◆ **Problem details**: In the records below, begin at the line that has "Assista ao tutorial" and stop after the line that has "platform e-commerce yang selama ini belum"; quote those lines verbatim and nothing more.

◆ **Information supplied**:

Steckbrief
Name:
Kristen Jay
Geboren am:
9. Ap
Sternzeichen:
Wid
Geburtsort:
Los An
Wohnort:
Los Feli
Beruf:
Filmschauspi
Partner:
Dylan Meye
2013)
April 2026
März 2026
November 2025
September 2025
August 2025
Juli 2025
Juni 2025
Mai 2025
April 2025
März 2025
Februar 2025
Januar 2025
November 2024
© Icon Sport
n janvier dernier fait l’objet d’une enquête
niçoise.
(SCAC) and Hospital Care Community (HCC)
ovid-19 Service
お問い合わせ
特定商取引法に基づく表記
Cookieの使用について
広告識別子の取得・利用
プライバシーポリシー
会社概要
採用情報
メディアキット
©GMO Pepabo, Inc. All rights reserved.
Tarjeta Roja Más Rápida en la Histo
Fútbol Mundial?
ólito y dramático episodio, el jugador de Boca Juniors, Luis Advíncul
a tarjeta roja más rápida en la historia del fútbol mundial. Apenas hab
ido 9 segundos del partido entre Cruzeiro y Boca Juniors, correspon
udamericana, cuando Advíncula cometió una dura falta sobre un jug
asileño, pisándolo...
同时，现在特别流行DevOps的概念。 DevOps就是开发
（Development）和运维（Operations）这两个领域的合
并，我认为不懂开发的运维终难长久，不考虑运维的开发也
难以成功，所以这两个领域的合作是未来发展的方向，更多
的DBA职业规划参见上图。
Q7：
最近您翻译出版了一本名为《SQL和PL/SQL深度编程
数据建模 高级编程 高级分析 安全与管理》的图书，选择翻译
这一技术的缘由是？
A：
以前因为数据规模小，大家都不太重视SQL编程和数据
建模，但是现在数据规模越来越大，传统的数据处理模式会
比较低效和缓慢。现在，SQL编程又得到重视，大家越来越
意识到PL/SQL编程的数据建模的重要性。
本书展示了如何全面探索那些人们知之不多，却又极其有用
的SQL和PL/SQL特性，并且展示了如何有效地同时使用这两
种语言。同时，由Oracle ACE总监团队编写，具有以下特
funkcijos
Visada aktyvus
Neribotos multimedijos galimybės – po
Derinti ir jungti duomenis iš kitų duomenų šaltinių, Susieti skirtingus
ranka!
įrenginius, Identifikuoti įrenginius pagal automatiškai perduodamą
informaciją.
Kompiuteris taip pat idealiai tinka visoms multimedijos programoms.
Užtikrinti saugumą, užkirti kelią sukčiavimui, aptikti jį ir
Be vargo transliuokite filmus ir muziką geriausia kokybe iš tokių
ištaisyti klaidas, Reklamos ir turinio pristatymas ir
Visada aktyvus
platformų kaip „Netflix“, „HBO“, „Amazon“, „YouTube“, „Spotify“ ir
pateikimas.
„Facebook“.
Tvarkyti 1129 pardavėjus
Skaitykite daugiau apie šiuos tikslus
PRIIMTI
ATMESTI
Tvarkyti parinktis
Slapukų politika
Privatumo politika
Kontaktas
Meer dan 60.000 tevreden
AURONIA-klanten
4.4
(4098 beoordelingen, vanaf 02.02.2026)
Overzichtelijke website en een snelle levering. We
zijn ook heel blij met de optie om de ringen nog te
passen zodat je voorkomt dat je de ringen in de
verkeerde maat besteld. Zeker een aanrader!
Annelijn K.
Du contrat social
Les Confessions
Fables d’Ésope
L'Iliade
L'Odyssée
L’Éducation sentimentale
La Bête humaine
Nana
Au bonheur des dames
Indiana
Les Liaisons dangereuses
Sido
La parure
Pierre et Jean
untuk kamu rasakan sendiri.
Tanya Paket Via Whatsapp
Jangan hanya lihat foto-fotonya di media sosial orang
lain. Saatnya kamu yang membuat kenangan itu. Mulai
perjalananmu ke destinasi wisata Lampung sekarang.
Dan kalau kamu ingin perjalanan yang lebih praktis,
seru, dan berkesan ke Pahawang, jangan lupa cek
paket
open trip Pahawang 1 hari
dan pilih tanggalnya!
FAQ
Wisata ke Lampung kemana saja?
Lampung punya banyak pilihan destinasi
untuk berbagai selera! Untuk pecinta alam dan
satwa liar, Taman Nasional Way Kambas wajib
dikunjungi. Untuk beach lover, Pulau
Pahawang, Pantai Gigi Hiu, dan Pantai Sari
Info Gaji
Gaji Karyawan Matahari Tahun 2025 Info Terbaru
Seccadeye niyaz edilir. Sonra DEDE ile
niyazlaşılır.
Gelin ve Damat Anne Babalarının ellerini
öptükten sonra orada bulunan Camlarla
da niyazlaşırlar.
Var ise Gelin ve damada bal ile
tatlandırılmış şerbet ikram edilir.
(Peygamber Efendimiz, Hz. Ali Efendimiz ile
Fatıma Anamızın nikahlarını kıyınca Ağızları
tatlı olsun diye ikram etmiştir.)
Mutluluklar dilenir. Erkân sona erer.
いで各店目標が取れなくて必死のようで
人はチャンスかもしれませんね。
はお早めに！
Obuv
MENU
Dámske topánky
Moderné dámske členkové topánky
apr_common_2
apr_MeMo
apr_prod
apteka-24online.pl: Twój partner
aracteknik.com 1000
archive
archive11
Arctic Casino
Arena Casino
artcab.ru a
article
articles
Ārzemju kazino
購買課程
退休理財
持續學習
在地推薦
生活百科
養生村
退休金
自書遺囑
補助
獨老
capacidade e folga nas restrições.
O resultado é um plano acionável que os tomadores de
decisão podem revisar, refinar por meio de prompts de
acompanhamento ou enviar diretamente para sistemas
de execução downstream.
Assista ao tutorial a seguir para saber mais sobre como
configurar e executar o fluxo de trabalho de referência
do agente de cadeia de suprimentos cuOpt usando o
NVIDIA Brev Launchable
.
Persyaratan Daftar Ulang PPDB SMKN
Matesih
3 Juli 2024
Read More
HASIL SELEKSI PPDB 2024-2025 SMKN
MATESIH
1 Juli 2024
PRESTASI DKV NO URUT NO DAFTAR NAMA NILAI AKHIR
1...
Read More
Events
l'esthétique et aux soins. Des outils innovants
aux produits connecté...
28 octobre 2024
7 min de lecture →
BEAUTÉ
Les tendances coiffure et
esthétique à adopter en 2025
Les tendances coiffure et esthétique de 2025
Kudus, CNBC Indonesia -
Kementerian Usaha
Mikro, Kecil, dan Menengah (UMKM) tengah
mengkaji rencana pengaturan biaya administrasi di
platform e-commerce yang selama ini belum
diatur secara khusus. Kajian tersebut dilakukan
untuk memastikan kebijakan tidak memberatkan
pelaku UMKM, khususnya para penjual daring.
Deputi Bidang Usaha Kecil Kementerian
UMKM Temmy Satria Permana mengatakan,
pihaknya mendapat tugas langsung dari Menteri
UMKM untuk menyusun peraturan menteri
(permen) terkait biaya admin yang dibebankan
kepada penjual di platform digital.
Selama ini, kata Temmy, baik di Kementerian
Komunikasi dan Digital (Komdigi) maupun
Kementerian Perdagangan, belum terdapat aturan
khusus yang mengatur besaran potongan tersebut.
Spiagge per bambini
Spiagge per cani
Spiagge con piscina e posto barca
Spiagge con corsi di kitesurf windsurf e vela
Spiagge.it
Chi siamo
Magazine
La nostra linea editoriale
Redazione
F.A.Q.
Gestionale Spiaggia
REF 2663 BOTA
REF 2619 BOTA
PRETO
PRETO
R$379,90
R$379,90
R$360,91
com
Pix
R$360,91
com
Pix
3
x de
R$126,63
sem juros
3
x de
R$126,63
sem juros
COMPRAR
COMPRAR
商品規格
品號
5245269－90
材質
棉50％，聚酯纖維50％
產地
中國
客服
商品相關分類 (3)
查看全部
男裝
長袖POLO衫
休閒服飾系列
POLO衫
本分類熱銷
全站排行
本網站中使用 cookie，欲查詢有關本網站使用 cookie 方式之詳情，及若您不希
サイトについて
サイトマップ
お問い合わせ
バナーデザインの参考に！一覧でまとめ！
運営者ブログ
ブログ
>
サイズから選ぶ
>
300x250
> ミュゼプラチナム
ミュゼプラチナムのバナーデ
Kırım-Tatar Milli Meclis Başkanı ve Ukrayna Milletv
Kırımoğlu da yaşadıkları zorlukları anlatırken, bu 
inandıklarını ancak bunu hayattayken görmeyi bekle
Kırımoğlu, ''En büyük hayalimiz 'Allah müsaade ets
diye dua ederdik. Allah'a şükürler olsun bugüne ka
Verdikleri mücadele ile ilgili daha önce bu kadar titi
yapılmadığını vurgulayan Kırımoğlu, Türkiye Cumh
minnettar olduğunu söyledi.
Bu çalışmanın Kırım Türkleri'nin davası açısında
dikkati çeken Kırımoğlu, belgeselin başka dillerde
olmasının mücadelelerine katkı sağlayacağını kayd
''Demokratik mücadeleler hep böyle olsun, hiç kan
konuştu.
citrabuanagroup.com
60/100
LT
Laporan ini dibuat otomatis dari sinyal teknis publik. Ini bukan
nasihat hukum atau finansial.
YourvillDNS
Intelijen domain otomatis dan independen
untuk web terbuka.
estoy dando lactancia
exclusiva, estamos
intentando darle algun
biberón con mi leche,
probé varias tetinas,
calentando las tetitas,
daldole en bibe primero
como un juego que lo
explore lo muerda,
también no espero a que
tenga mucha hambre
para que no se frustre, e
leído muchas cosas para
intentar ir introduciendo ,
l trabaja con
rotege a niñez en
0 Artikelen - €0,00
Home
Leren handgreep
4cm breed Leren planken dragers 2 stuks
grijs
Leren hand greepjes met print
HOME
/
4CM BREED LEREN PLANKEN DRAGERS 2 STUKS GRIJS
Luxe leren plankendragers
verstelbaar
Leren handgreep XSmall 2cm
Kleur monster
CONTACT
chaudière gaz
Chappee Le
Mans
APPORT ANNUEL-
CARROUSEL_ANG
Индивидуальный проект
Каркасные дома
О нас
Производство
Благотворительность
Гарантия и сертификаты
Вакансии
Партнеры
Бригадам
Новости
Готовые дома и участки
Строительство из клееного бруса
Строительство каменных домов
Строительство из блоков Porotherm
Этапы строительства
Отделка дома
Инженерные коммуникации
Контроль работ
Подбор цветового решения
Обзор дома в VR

◆ **Result for this task**:
Assista ao tutorial a seguir para saber mais sobre como
configurar e executar o fluxo de trabalho de referência
do agente de cadeia de suprimentos cuOpt usando o
NVIDIA Brev Launchable
.
Persyaratan Daftar Ulang PPDB SMKN
Matesih
3 Juli 2024
Read More
HASIL SELEKSI PPDB 2024-2025 SMKN
MATESIH
1 Juli 2024
PRESTASI DKV NO URUT NO DAFTAR NAMA NILAI AKHIR
1...
Read More
Events
l'esthétique et aux soins. Des outils innovants
aux produits connecté...
28 octobre 2024
7 min de lecture →
BEAUTÉ
Les tendances coiffure et
esthétique à adopter en 2025
Les tendances coiffure et esthétique de 2025
Kudus, CNBC Indonesia -
Kementerian Usaha
Mikro, Kecil, dan Menengah (UMKM) tengah
mengkaji rencana pengaturan biaya administrasi di
platform e-commerce yang selama ini belum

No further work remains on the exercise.